2. Need for diagnostic work up
Patients with pathologic fractures may need a more extensive diagnostic work up, including bone scans to exclude additional lesions and possibly a tissue biopsy to confirm the diagnosis. Even if there is a known primary, it is possible that a lesion might represent new, second cancer (especially if there is a lone "solitary" lesion in the bone). Primary versus metastatic disease are treated very differently. In the case of a solitary lesion, it might be necessary to perform a biopsy. It is also important to get full length films of the involved bone. It is especially disastrous to fix one lesion with a plate or rod that ends right above a new lesion. (There are at least three reasons this is very, very bad. Try to deduce them.)
3. Need for pre-operative treatment
Patients with metastatic disease will frequently be on chemotherapy protocols for their primary diagnosis. The timing and selection of any surgical procedures should consider the effect of chemotherapy on wound healing and immunosuppression. Also, radiation or tumor embolization might be needed. (Metastatic renal cell carcinoma, for example, is notorious for its tremendous vascularity, and without preoperative embolization, surgery is especially difficult and dangerous.)
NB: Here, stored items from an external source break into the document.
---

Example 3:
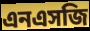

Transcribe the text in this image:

এনএসজি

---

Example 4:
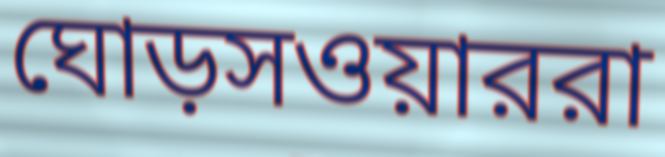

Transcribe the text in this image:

ঘোড়সওয়াররা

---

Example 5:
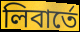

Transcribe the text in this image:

লিবার্তে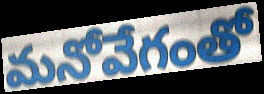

4. Expeditious but not hasty surgery
The timing of surgery and the care needed before and after must be coordinated with medical and radiation oncologists, among other providers. The patient might need preoperative chemotherapy, and surgery might need to be delayed until low blood counts have rebounded.
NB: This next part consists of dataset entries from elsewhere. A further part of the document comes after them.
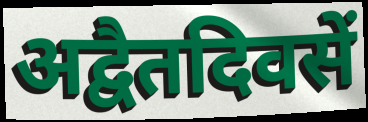
अद्वैतदिवसेंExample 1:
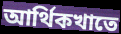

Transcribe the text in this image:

আর্থিকখাতে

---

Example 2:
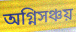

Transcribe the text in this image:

অগ্নিসঞ্চয়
5. Altered surgical strategies
Normal bone healing processes are impeded in pathologic fracture (due to local and systemic factors) and routine healing cannot be relied open. Also, because a key part of many cancer surgeries is to remove the cancer from the bone, surgery may create large defects. Taken together, there may be a need for much more bone cement than usual.
Also, athough it is ordinarily beneficial to try a simple method initially, reserving extensive treatment only if the simple attempts fails, patients with pathologic fractures might benefit from more definitive, albeit larger, surgeries at the outset. For example, instead of trying to fix a fracture of the distal femur, as would be done ordinarily, a pathological fracture might be treated with prosthetic knee replacement as the index procedure. As Dr Richard D Lackman, a noted orthopaedic oncologist counsels, "It is often preferable to do the last operation first."
6. Need for post-operative treatment
Note that surgical treatment of the fracture typically does not eliminate all tumor cells. Thus, post-operatively, radiation is typically is needed to control the local disease and minimize the chance of recurrence. (Some tumors, such as lung cancers and renal cell cancers are less sensitive to radiation, and have to followed more closely.)
Additional Points to Consider
If a patient has a bone lesion, it may be wise to “fix” the bone before it fractures – so-called prophylactic fixation. Musculoskeletal oncologists will typically prophylactically treat impending fractures with skeletal fixation (with or without cement) before an actual break in the bone happens. Large and painful cortical lesions in the leg (especially near the hip) are at high risk of breaking, and surgery performed while the bone is still in continuity is much easier for both the patient and surgeon alike (see Figure 2). The risk of fracture can be estimated by considering the amount of cortical destruction; the lytic or blastic nature of the lesion; the location of the lesion; and the presence of pain.